• SELECTED TEXT:
=======

No description has been provided for this image

Template Matching¶

Faisal Qureshi
Professor
Faculty of Science
Ontario Tech University
Oshawa ON Canada
http://vclab.science.ontariotechu.ca

Copyright information¶

© Faisal Qureshi

License¶

Creative Commons Licence
This work is licensed under a Creative Commons Attribution-NonCommercial 4.0 International License.

Lesson Plan¶

  • Sum of squared differences
  • Normalized sum of squared differences
  • Cross-correlation
  • Normalized cross-correlation
  • Correlation coefficient
  • Normalized correlation coefficient

Where is waldo?¶

Our task is to find Waldo

No description has been provided for this image

in the crowd

No description has been provided for this image

Key insight¶

Compare patches in the image with Waldo's picture. In order to do so, we need to be able determine if patch 1 is more similar to patch 2 or patch 3 (as shown in the figure below).

No description has been provided for this image

Template Matching¶

Given a source image $I$ and a template $T$, we compare the template image against the source image by sliding it one pixel at a time (left to right, top to bottom) and computing a similarity (or alternately difference) between template and the image patch at each location. The similarity scores is computed using a suitable function $g(T, I, i, j) \mapsto R(i,j)$, where $R(i,j)$ is the similarity score for between the template and the image patch at location $(i,j)$. Location corresponding to highest (or alternately lowest) value in the result matrix $R$ represent the "match location."

=======

• DATA TO EXAMINE:
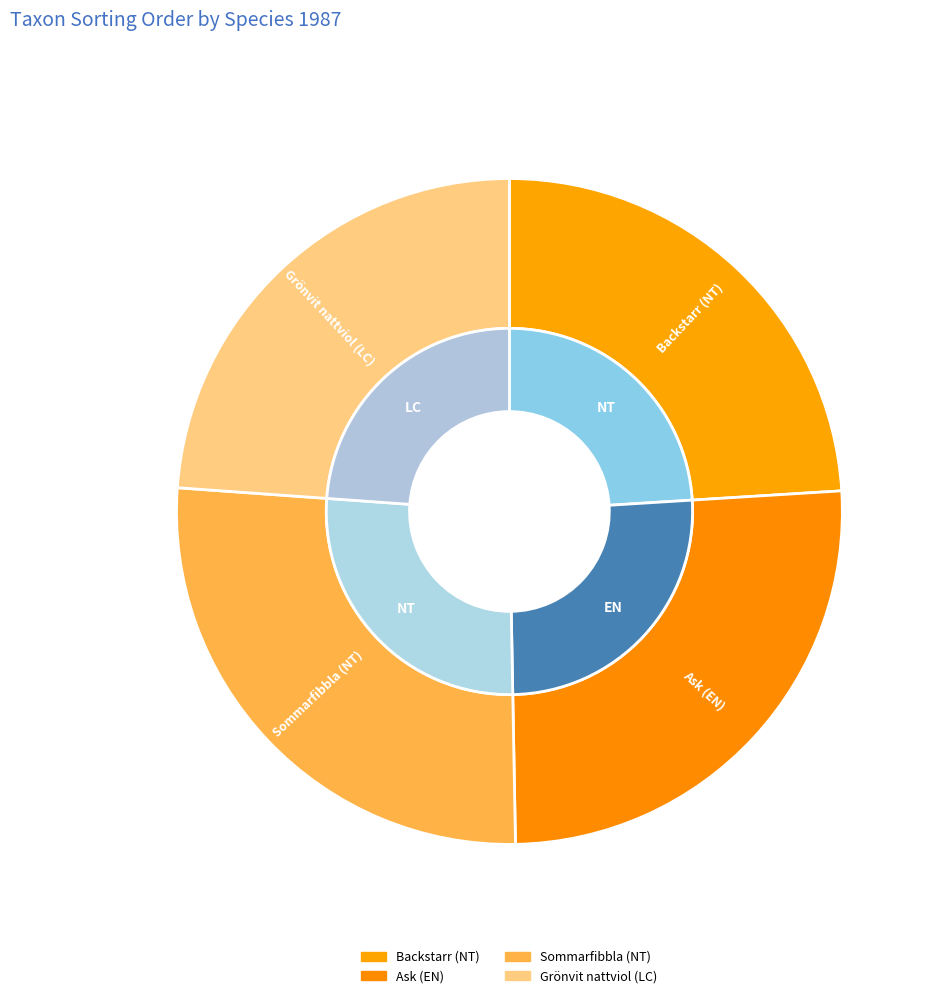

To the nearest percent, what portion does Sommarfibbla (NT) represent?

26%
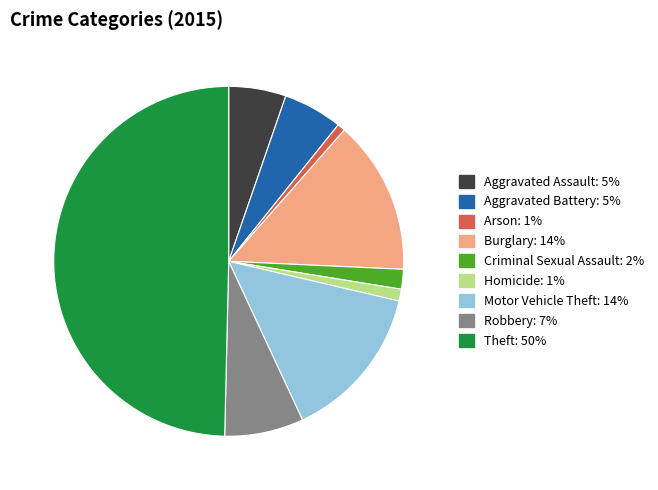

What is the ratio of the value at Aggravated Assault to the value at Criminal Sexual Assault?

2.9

=======

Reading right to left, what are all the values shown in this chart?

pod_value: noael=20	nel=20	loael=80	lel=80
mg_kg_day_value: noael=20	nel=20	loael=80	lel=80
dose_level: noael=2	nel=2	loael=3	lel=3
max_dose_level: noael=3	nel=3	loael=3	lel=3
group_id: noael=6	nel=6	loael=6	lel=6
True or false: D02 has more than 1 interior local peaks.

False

=======

• TASK DIRECTIONS: In the lesson on template matching, how does the template move across the source image? The records are not needed for any of the work here.

• ANSWER BOX: It slides one pixel at a time, left to right and top to bottom.